REQUIRED ACTION:
Although the records contain pictures, none belong in the copy: restate word for word only the lines from the one with "exposure_s: 1/1600" through the one with "focal_mm: 6.3", both included.
*** RECORD EXCERPTS ***
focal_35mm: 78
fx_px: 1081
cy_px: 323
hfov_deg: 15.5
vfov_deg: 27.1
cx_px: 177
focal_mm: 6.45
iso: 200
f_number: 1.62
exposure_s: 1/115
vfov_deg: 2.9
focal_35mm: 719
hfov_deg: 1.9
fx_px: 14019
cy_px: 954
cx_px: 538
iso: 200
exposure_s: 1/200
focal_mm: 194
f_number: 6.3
***
*** RECORD EXCERPTS ***
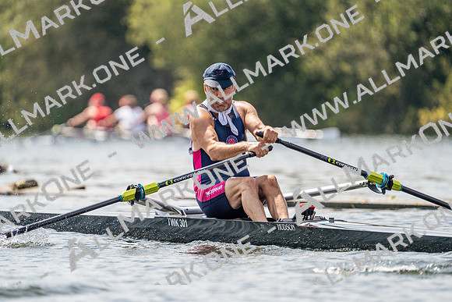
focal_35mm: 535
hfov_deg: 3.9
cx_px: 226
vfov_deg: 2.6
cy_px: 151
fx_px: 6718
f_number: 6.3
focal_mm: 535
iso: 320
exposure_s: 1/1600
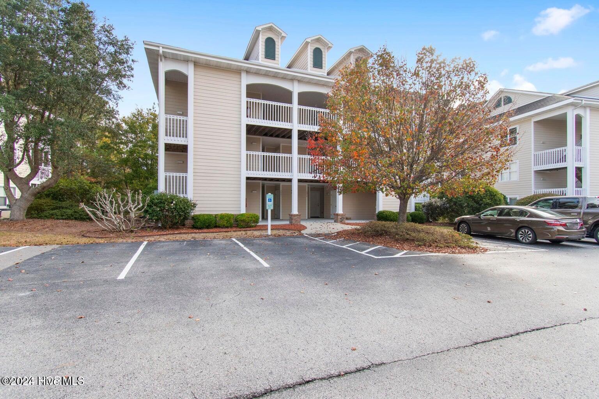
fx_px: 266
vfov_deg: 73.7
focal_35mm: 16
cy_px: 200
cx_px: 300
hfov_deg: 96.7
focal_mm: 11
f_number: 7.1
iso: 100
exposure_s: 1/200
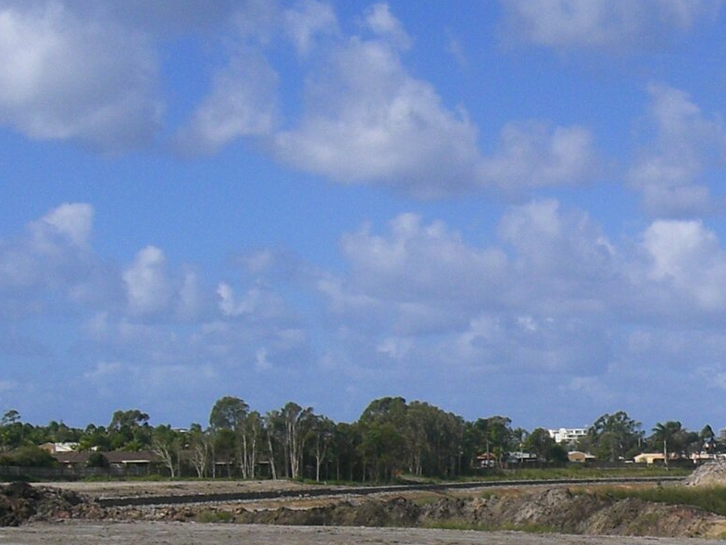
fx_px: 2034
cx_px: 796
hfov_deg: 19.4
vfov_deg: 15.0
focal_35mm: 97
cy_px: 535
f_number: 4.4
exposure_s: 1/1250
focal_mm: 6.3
***
*** RECORD EXCERPTS ***
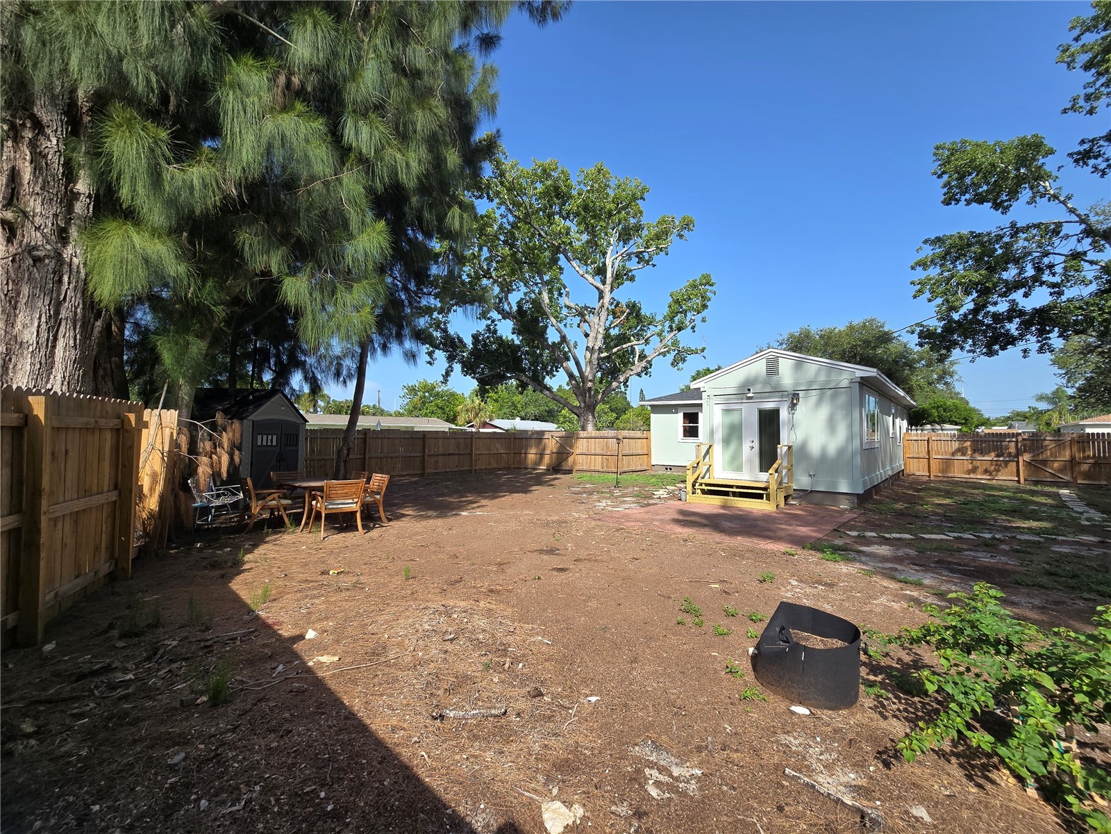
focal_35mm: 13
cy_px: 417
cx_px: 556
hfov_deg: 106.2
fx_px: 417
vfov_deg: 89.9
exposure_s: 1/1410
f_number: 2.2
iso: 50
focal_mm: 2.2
***
ANSWER FOR THIS EXERCISE:
exposure_s: 1/1600
fx_px: 266
vfov_deg: 73.7
focal_35mm: 16
cy_px: 200
cx_px: 300
hfov_deg: 96.7
focal_mm: 11
f_number: 7.1
iso: 100
exposure_s: 1/200
fx_px: 2034
cx_px: 796
hfov_deg: 19.4
vfov_deg: 15.0
focal_35mm: 97
cy_px: 535
f_number: 4.4
exposure_s: 1/1250
focal_mm: 6.3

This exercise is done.